> _Data records_:
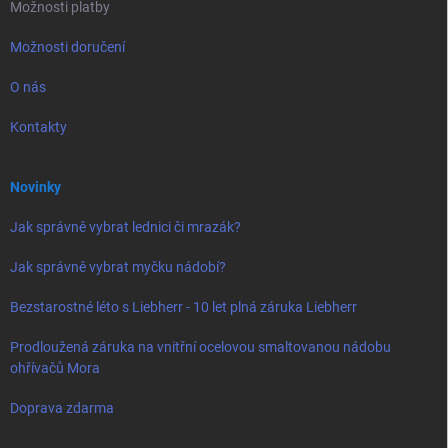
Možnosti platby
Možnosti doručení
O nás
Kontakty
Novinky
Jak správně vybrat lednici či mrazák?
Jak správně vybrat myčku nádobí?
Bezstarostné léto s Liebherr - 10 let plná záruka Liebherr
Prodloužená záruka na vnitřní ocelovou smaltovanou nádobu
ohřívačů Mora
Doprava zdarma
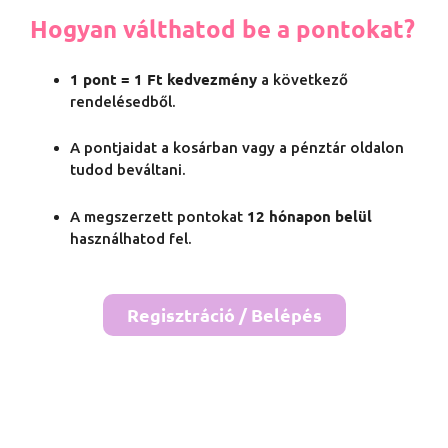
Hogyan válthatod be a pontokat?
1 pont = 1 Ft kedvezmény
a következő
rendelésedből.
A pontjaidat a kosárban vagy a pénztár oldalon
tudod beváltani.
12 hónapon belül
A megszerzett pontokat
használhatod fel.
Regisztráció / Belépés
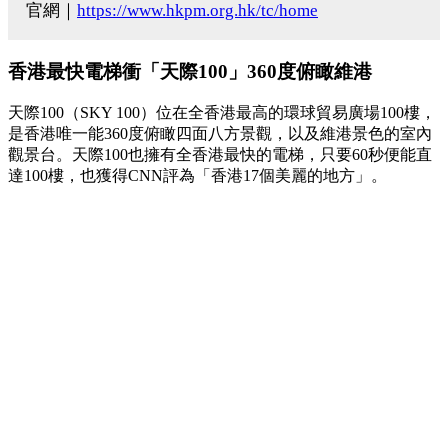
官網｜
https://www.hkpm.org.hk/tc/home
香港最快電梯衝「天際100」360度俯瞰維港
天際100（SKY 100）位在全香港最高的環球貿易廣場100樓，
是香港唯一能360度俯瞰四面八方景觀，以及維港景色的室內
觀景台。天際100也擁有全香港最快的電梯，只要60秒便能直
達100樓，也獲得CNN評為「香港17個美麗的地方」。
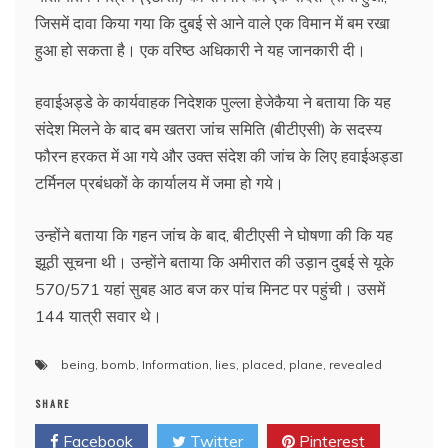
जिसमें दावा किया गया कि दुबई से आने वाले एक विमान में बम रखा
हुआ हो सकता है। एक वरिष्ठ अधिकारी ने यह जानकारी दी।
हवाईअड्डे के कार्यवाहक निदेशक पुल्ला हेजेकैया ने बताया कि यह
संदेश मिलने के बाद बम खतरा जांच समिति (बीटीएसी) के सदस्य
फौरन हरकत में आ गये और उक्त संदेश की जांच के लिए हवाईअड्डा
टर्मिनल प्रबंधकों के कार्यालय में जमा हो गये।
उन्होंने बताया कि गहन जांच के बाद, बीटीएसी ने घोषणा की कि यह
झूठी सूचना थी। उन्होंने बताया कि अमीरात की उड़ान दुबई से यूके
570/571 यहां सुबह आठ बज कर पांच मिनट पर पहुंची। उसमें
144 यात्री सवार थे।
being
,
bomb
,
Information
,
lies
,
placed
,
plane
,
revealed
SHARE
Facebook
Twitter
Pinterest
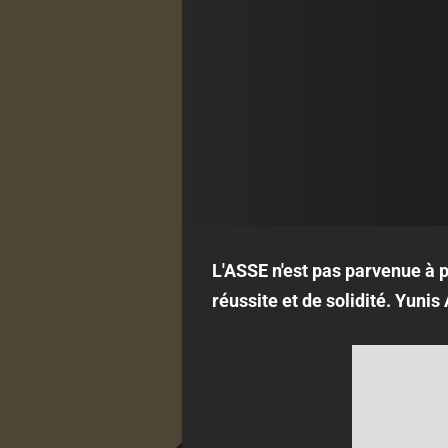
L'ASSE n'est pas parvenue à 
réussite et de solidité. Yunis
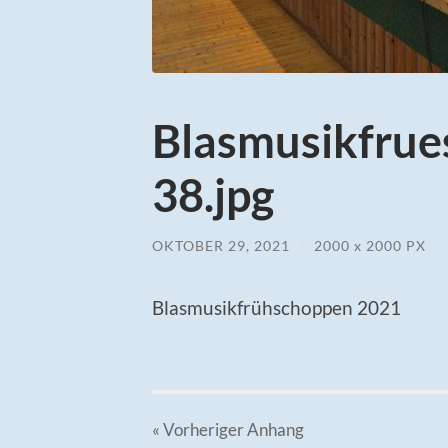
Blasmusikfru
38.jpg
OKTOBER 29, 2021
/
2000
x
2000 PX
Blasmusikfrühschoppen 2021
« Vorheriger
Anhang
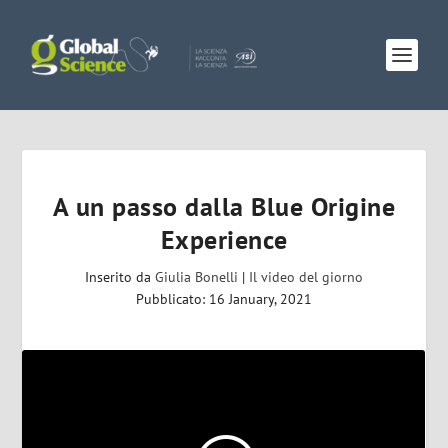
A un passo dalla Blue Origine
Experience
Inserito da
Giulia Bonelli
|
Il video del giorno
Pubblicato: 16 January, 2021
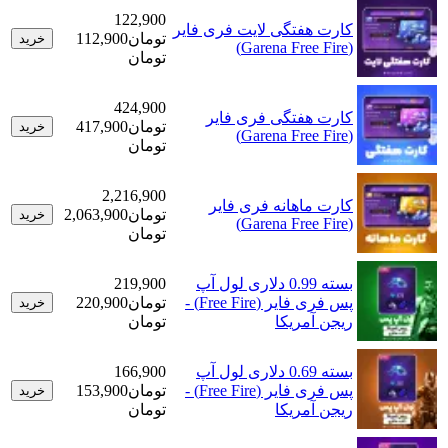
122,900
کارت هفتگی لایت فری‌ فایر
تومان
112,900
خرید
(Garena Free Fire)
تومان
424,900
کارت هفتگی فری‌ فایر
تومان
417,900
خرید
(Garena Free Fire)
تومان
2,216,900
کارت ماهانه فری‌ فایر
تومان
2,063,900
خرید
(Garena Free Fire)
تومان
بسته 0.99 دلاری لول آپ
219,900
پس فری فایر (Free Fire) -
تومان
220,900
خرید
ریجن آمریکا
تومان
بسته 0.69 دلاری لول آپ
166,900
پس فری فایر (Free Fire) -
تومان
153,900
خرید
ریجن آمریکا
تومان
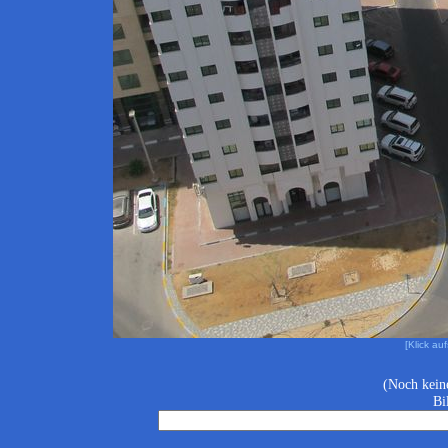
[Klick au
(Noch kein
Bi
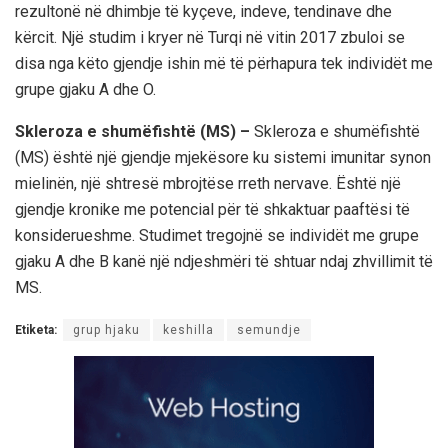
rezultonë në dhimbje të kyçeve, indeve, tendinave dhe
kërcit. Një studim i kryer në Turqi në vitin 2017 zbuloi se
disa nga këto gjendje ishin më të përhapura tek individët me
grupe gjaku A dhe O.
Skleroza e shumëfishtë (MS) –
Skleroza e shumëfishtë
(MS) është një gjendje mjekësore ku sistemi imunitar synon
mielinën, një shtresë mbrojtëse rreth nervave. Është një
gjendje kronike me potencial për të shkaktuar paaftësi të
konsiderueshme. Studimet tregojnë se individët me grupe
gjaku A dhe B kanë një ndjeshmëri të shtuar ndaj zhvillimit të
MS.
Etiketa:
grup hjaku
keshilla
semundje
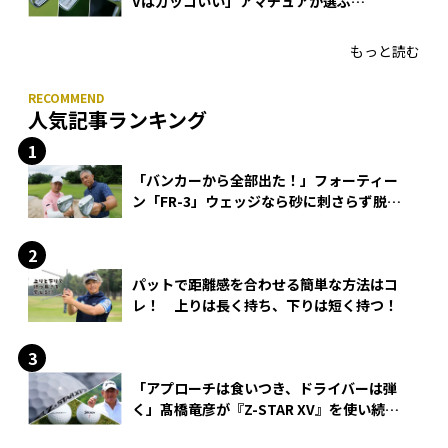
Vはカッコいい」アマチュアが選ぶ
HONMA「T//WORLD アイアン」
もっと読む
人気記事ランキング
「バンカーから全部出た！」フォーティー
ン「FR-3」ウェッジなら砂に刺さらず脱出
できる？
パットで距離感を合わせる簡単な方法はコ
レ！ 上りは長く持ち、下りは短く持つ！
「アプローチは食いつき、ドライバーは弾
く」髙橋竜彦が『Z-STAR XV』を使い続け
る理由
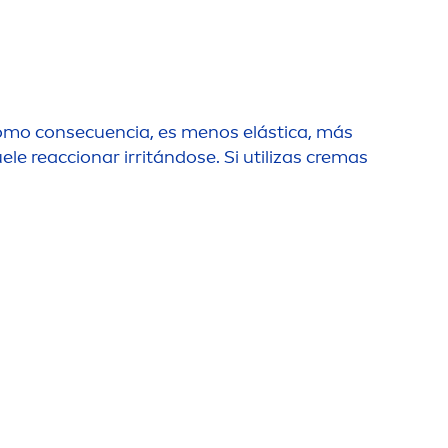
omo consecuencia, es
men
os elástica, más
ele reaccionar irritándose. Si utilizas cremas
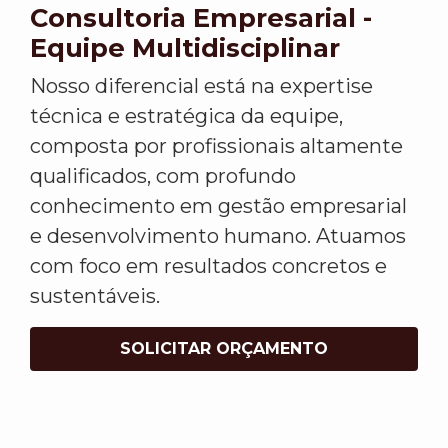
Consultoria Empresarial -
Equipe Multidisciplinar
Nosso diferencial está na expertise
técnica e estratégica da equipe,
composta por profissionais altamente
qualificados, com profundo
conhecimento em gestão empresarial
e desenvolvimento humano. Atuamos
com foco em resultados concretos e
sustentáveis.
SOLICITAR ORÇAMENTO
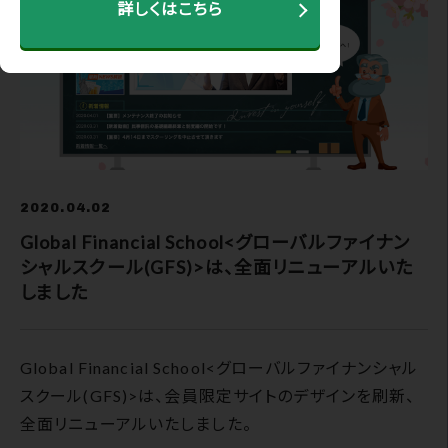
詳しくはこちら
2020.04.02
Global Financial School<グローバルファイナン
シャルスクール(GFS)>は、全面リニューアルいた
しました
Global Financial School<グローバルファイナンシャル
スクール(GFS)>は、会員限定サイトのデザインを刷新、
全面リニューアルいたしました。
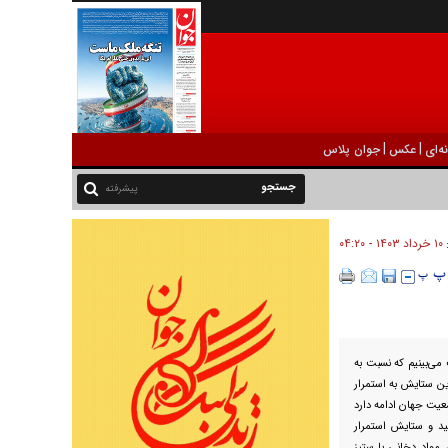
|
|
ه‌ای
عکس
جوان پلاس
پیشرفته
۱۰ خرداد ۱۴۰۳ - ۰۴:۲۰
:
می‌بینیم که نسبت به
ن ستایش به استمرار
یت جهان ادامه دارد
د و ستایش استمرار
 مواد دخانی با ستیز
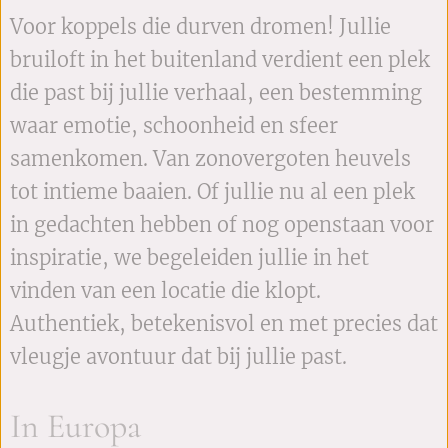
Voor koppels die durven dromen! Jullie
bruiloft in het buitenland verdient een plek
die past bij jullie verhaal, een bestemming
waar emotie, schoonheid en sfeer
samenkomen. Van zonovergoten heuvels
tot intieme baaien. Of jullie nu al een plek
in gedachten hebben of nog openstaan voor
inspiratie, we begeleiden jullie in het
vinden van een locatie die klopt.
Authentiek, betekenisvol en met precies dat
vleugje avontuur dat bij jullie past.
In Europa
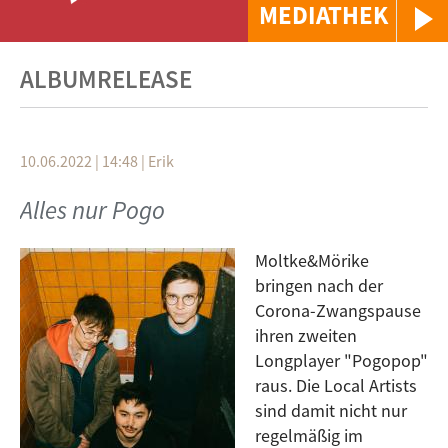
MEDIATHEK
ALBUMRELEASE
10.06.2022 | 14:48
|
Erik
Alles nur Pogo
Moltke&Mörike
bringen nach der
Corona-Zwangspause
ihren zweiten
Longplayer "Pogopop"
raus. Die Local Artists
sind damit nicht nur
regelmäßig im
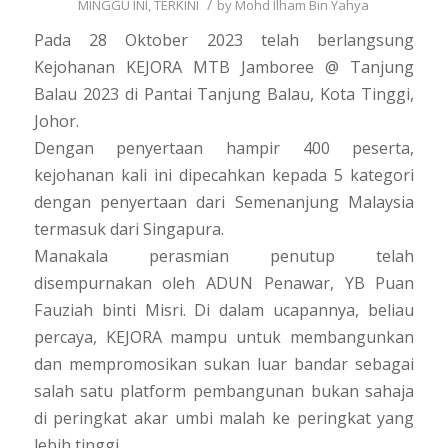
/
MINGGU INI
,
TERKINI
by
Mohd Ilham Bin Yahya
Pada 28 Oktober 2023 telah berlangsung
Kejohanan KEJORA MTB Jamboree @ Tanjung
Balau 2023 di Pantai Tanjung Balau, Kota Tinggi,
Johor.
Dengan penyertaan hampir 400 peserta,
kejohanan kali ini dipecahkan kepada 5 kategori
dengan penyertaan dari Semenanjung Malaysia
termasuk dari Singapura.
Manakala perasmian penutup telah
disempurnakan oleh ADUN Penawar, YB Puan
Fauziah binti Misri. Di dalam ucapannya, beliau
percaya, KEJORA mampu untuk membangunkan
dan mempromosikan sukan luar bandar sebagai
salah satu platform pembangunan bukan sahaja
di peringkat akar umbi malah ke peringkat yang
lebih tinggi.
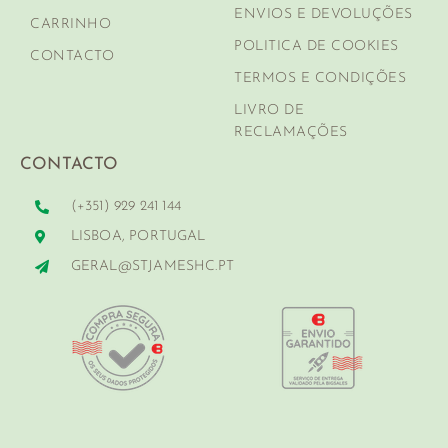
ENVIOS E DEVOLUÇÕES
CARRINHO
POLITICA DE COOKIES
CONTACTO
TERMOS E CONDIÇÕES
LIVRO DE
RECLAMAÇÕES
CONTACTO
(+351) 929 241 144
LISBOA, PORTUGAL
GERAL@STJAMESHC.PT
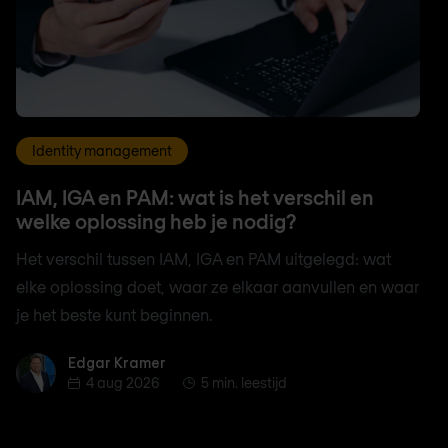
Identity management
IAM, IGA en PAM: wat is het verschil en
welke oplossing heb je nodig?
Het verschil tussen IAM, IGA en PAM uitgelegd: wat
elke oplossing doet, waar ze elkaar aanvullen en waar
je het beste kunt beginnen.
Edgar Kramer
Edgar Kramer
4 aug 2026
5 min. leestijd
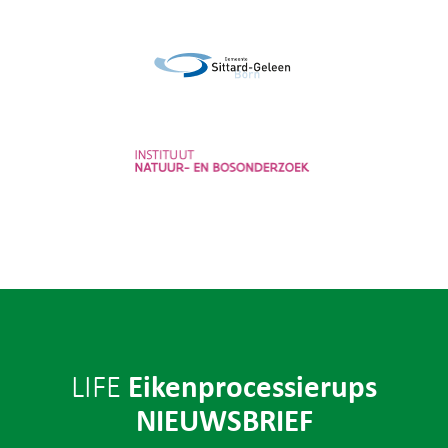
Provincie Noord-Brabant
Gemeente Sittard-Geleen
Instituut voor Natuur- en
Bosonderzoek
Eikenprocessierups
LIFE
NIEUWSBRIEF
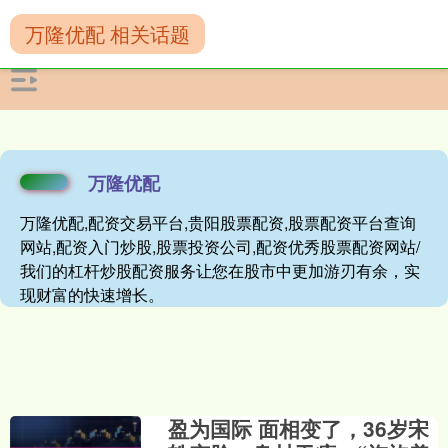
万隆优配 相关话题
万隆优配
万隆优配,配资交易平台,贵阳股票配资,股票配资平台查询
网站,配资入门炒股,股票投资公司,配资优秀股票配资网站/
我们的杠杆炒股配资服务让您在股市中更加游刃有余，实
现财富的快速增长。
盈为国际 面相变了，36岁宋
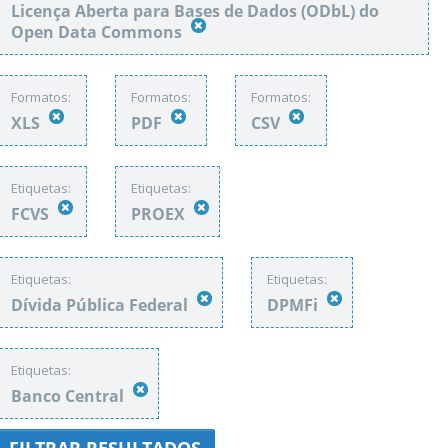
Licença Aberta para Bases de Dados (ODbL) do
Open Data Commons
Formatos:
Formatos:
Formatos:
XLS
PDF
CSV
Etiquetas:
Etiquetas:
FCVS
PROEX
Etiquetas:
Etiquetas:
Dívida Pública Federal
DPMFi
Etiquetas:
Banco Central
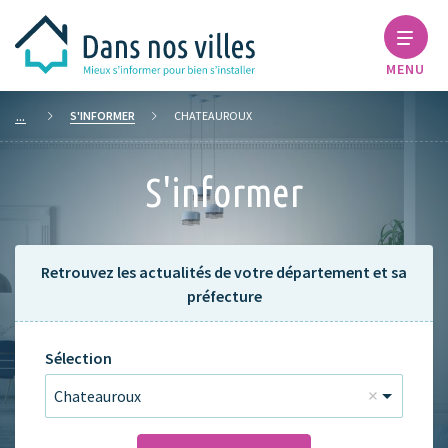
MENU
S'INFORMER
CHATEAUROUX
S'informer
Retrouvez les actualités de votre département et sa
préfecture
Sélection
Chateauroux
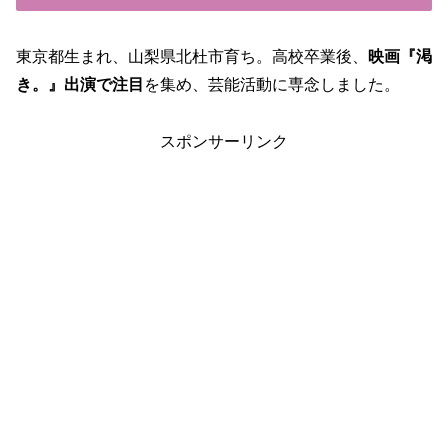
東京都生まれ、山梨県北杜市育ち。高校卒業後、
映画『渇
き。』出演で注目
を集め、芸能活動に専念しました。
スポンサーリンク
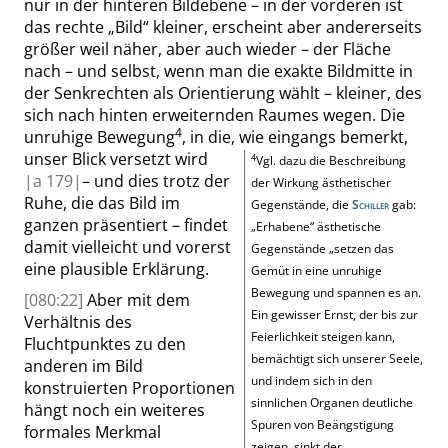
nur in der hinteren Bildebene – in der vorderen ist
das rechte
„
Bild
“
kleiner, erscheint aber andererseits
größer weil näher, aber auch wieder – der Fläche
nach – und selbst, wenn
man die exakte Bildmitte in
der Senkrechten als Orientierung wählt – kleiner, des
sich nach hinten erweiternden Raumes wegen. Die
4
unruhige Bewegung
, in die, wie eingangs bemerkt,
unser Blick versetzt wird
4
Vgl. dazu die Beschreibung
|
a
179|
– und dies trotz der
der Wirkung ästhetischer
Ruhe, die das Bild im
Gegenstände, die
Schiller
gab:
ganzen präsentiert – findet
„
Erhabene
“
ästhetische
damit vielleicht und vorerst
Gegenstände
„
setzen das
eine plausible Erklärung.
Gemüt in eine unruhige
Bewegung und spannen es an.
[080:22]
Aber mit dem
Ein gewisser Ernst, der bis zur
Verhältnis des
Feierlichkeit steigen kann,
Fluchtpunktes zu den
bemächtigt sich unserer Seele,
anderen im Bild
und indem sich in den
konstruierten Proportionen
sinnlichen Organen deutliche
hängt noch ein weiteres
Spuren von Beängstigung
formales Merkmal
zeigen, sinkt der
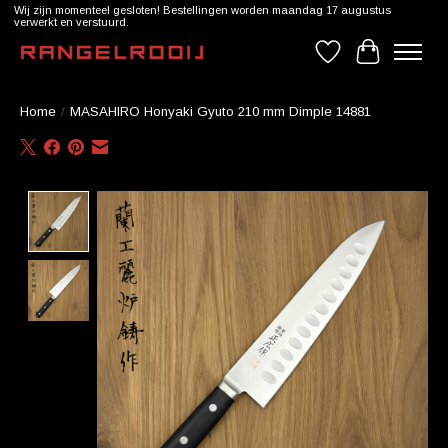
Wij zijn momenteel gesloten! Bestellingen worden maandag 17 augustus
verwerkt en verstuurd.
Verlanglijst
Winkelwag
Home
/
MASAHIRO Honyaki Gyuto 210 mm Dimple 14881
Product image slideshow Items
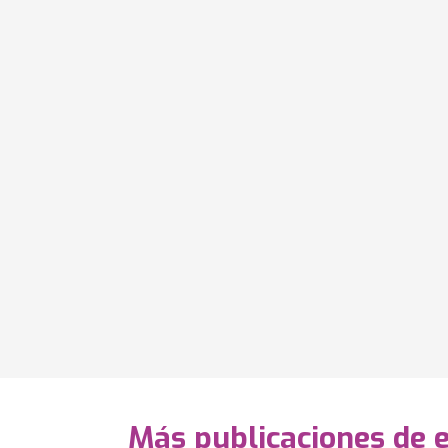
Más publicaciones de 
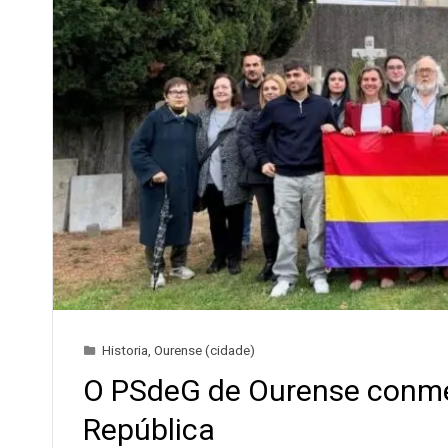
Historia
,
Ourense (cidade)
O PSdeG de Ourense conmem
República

> _Instructions to follow_:
Repeat word for word the lines above, from the first entry through the line containing "是香港唯一能360度俯瞰四面八方景觀，以及維港景色的室內", with both ends kept and the pictures dropped.

> _Solution to this exercise_:
Možnosti platby
Možnosti doručení
O nás
Kontakty
Novinky
Jak správně vybrat lednici či mrazák?
Jak správně vybrat myčku nádobí?
Bezstarostné léto s Liebherr - 10 let plná záruka Liebherr
Prodloužená záruka na vnitřní ocelovou smaltovanou nádobu
ohřívačů Mora
Doprava zdarma
Hogyan válthatod be a pontokat?
1 pont = 1 Ft kedvezmény
a következő
rendelésedből.
A pontjaidat a kosárban vagy a pénztár oldalon
tudod beváltani.
12 hónapon belül
A megszerzett pontokat
használhatod fel.
Regisztráció / Belépés
官網｜
https://www.hkpm.org.hk/tc/home
香港最快電梯衝「天際100」360度俯瞰維港
天際100（SKY 100）位在全香港最高的環球貿易廣場100樓，
是香港唯一能360度俯瞰四面八方景觀，以及維港景色的室內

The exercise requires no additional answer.